政府は新型コロナウイルスの感染増加に対応する緊急事態宣言について、5月6日から1カ月程度延長する方向で調整に入った。

 1日にも専門家会議を開いて意見を聴取し、安倍晋三首相が5日までに判断する。対象地域は全都道府県を維持する案を軸に検討するという。

 感染拡大は依然として歯止めがかかっていない。感染者数の増加には鈍化傾向もみられるが、死者数が増えているのが気がかりだ。医療現場の過酷な状況は続いている。

 現時点で延長はやむを得ないだろう。だが国民の自粛疲れ、経済への影響が深刻さを増していることを見過ごすことはできない。

 なぜ延長なのか。政府には国民の理解と協力を得るための努力がより求められよう。

 これまでは科学的根拠を示しながら国民に分かりやすく説明する姿勢に欠けていたのではないか。情報提供も十分とはいえない。

 特に安倍首相は、政権トップとして自身の言葉で丁寧に伝えようという意識が希薄だった。

 延長が1カ月程度で済むかどうかも不透明だ。ずるずると延長を繰り返すようでは、問題の先送りと変わらない。

 各国で経済活動再開などの動きが出始めている。どのような状況になれば解除が可能になるのか、「出口」について具体的な目安がなければ、国民の不安は高まるばかりだ。

 緊急事態宣言は4月7日に7都府県で出され、16日に全国へ拡大された。人の往来の抑制に一定の効果は上げているといえる。

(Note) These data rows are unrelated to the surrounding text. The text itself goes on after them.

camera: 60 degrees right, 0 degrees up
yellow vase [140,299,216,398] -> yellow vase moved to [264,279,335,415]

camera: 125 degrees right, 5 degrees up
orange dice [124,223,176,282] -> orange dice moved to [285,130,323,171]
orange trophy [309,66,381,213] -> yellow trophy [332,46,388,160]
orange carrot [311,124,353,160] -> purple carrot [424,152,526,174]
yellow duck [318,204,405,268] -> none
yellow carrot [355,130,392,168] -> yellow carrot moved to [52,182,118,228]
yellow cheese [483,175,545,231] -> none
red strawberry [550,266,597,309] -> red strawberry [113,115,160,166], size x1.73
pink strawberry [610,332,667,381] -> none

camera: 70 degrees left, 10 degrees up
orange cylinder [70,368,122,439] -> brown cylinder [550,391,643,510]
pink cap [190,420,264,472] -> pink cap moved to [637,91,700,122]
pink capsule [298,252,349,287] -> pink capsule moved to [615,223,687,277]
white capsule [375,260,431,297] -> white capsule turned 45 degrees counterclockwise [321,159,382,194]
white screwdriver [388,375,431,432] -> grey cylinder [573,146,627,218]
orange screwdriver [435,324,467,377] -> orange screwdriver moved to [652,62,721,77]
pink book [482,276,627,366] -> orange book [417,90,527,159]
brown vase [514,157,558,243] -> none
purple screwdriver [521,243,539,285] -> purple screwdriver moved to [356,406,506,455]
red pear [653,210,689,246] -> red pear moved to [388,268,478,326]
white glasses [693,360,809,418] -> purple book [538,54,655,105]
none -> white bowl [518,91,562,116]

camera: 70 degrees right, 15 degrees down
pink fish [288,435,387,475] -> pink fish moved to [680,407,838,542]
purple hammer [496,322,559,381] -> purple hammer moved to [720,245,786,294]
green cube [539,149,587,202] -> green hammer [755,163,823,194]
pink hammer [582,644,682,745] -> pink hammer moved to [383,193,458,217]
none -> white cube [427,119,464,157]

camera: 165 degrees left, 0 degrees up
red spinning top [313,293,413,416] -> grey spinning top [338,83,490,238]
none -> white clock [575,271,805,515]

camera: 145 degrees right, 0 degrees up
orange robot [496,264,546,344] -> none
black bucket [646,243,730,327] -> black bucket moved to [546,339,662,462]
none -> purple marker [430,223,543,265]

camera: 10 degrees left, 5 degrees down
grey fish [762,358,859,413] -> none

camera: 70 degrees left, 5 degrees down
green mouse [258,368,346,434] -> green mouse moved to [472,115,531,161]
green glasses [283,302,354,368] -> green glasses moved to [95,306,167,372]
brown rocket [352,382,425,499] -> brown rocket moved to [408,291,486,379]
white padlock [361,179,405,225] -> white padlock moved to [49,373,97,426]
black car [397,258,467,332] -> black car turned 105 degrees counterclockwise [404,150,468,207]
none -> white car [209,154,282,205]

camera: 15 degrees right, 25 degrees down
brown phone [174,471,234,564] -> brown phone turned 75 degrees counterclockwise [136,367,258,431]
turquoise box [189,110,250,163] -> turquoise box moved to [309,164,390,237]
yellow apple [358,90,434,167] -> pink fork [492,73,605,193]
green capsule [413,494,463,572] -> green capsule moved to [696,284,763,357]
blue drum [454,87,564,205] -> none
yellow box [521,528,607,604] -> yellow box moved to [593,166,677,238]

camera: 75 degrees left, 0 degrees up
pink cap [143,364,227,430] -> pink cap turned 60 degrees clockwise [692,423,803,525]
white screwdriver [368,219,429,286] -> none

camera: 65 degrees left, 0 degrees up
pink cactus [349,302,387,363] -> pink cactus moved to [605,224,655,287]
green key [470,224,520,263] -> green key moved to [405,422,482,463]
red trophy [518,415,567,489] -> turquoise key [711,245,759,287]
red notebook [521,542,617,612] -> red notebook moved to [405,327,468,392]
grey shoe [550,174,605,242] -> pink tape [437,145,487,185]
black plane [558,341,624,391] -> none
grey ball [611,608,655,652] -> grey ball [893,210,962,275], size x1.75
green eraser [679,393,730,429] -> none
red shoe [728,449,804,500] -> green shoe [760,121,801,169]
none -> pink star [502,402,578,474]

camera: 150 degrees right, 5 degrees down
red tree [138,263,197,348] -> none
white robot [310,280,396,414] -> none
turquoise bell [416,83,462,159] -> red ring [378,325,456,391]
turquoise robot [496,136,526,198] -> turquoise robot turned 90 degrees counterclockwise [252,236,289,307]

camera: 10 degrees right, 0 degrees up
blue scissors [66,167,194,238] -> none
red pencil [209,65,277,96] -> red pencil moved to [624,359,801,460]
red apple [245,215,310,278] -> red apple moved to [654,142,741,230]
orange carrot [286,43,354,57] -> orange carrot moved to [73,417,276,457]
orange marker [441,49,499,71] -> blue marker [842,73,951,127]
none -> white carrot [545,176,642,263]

 だが根拠となる新型コロナ特措法は制度自体に曖昧さと危うさを抱えており、混乱も招いた。

 大阪府などで一部のパチンコ店が知事の休業要請に応じず、店名公表などの事態となった。

 西村康稔経済再生担当相は法改正で罰則規定を検討すると発言した。だが、私権の強い制約を伴う事実上の休業強制となる。慎重であるべきだ。

 政府が検討すべきなのは、罰則よりも補償の在り方ではないか。休業要請に応じた飲食店への協力金支払いなど、財政負担が自治体の頭を悩ませている。

 政府は自治体向けに創設する1兆円の臨時交付金を財源に充てることを認めたが、地方側は不足を懸念している。

 宣言が長期化すればするほど、財政状況が厳しい自治体はさらに追い込まれかねない。宣言を延長するなら支援拡充は不可欠だ。